1. NCCL 설치를 위해 본인 컴퓨터에서 NCCL 사이트 접속 후 로그인하고 다운로드 버튼 클릭

2. 동의 체크하고 라이브러리 다운 (cuda버전에 맞게 잘 다운 받고 아래 명령어 기억)

3. 다운로드 받은 디렉토리 위치에서 터미널(혹은 cmd 등)을 열어 scp로 받은 라이브러리 복사

scp -P 2222 nvidia-machine-learning-repo-ubuntu1804_1.0.0-1_amd64.deb mlvc01@163.180.146.62:/home/mlvc01/

4. 다시 sudoer계정(i.e. mlvc01) 으로 접속 후 NCCL 패키지 설치 (아래의 마지막줄은 NCCL 받을때 기억해둔 명령어임.)

sudo dpkg -i nvidia-machine-learning-repo-ubuntu1804_1.0.0-1_amd64.deb
sudo apt update
sudo apt install libnccl2=2.4.2-1+cuda10.1 libnccl-dev=2.4.2-1+cuda10.1

PyTorch 1.0.1 설치

모든 단계는 python2와 python3에서 모두 실행함.

1. PyPI(Python Package Index) 업데이트 (python2와 python3버전 모두 업데이트)

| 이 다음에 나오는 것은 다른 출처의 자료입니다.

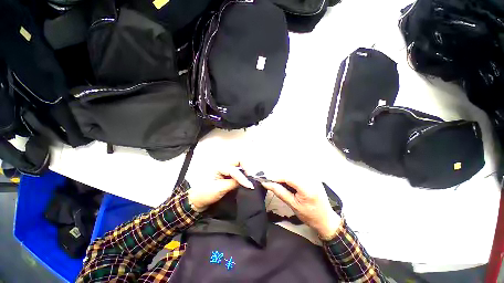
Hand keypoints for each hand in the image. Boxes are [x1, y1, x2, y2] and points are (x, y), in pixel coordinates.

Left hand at [187, 161, 253, 211]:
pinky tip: (246, 179)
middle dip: (247, 167)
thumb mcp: (220, 189)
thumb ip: (234, 183)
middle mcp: (223, 164)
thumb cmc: (206, 193)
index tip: (250, 186)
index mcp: (219, 166)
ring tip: (250, 178)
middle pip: (239, 160)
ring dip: (246, 169)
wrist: (197, 199)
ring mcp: (226, 168)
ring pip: (240, 164)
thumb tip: (246, 182)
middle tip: (252, 176)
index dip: (243, 178)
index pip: (235, 171)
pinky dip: (243, 173)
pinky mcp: (227, 173)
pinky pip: (238, 170)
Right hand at [261, 177, 341, 239]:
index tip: (266, 180)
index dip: (276, 177)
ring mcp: (313, 176)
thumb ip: (280, 192)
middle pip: (290, 172)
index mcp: (307, 188)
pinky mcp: (312, 176)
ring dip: (284, 176)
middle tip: (271, 183)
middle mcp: (311, 178)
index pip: (288, 177)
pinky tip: (288, 182)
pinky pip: (298, 172)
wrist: (326, 219)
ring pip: (293, 170)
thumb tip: (267, 184)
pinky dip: (290, 176)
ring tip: (279, 183)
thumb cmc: (310, 215)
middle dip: (279, 176)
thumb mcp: (293, 205)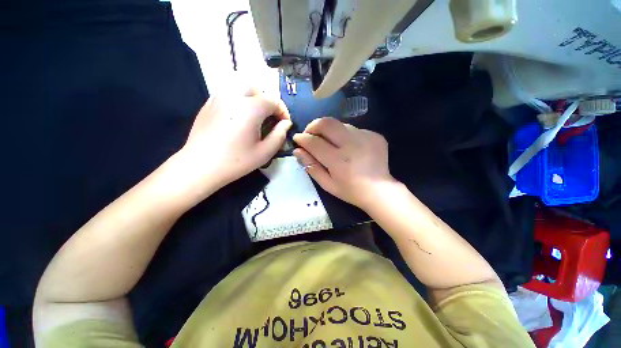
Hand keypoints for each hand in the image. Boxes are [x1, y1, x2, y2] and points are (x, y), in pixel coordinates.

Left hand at [178, 89, 291, 193]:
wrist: (200, 167)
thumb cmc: (236, 161)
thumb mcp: (265, 152)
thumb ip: (279, 135)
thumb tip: (286, 123)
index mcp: (250, 108)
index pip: (273, 100)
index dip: (282, 111)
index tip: (285, 123)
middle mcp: (233, 96)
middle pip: (255, 86)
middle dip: (266, 99)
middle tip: (269, 116)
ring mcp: (218, 98)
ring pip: (239, 86)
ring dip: (252, 97)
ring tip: (255, 116)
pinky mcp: (208, 104)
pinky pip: (228, 93)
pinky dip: (238, 100)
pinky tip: (238, 118)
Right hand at [293, 117, 395, 209]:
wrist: (380, 190)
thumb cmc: (351, 191)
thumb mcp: (327, 184)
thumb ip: (311, 167)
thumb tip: (297, 151)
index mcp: (339, 160)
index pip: (314, 142)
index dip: (302, 139)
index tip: (297, 138)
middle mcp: (352, 144)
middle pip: (327, 123)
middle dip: (313, 126)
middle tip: (310, 134)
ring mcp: (365, 137)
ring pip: (340, 124)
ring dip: (329, 130)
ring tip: (329, 142)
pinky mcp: (375, 135)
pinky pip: (354, 129)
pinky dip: (345, 135)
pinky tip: (347, 146)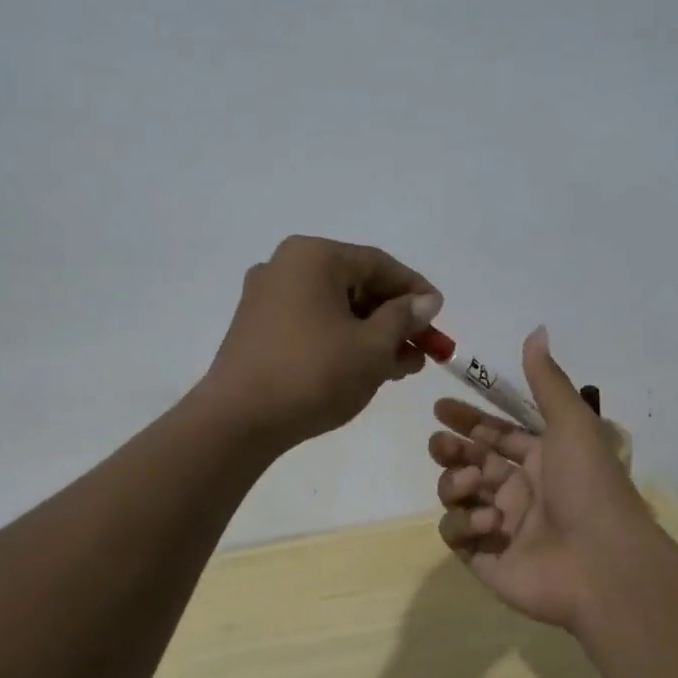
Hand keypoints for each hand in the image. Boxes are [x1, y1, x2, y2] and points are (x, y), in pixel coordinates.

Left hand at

sudo -H pip install -U pip
sudo -H pip3 install -U pip

위 단계를 진행하면 pip가 pip3에 링크되어 같은 명령어로 쓸 수 있어 이제 python2버전은 pip2로 실행해야 함.
따라서 앞으로 업데이트할 때도 pip2 먼저 실행해야 그대로 pip가 pip3에 링크됨.

2. PyTorch 설치

sudo -H pip install https://download.pytorch.org/whl/cu100/torch-1.0.1.post2-cp36-cp36m-linux_x86_64.whl
sudo -H pip2 install https://download.pytorch.org/whl/cu100/torch-1.0.1.post2-cp27-cp27mu-linux_x86_64.whl

3. TorchVision 설치

sudo -H pip install torchvision
sudo -H pip2 install torchvision

기타 python 패키지 설치

1. tk-inter 설치

sudo apt install python-tk python3-tk

2. 기타 머신러닝, 딥러닝 등 많이 쓰이는 패키지 설치

sudo -H pip install dlib tqdm opencv-python numpy cvxpy scipy scikit-learn scikit-image matplotlib virtualenv
sudo -H pip2 install dlib tqdm opencv-python numpy cvxpy scipy scikit-learn scikit-image matplotlib virtualenv

tmux 설치

1. tmux는 libevent에 의존성이 있으므로 libevent 먼저 설치 (19.03.06 기준 최신버전 2.1.8 - 최신버전은 다음 링크 참고)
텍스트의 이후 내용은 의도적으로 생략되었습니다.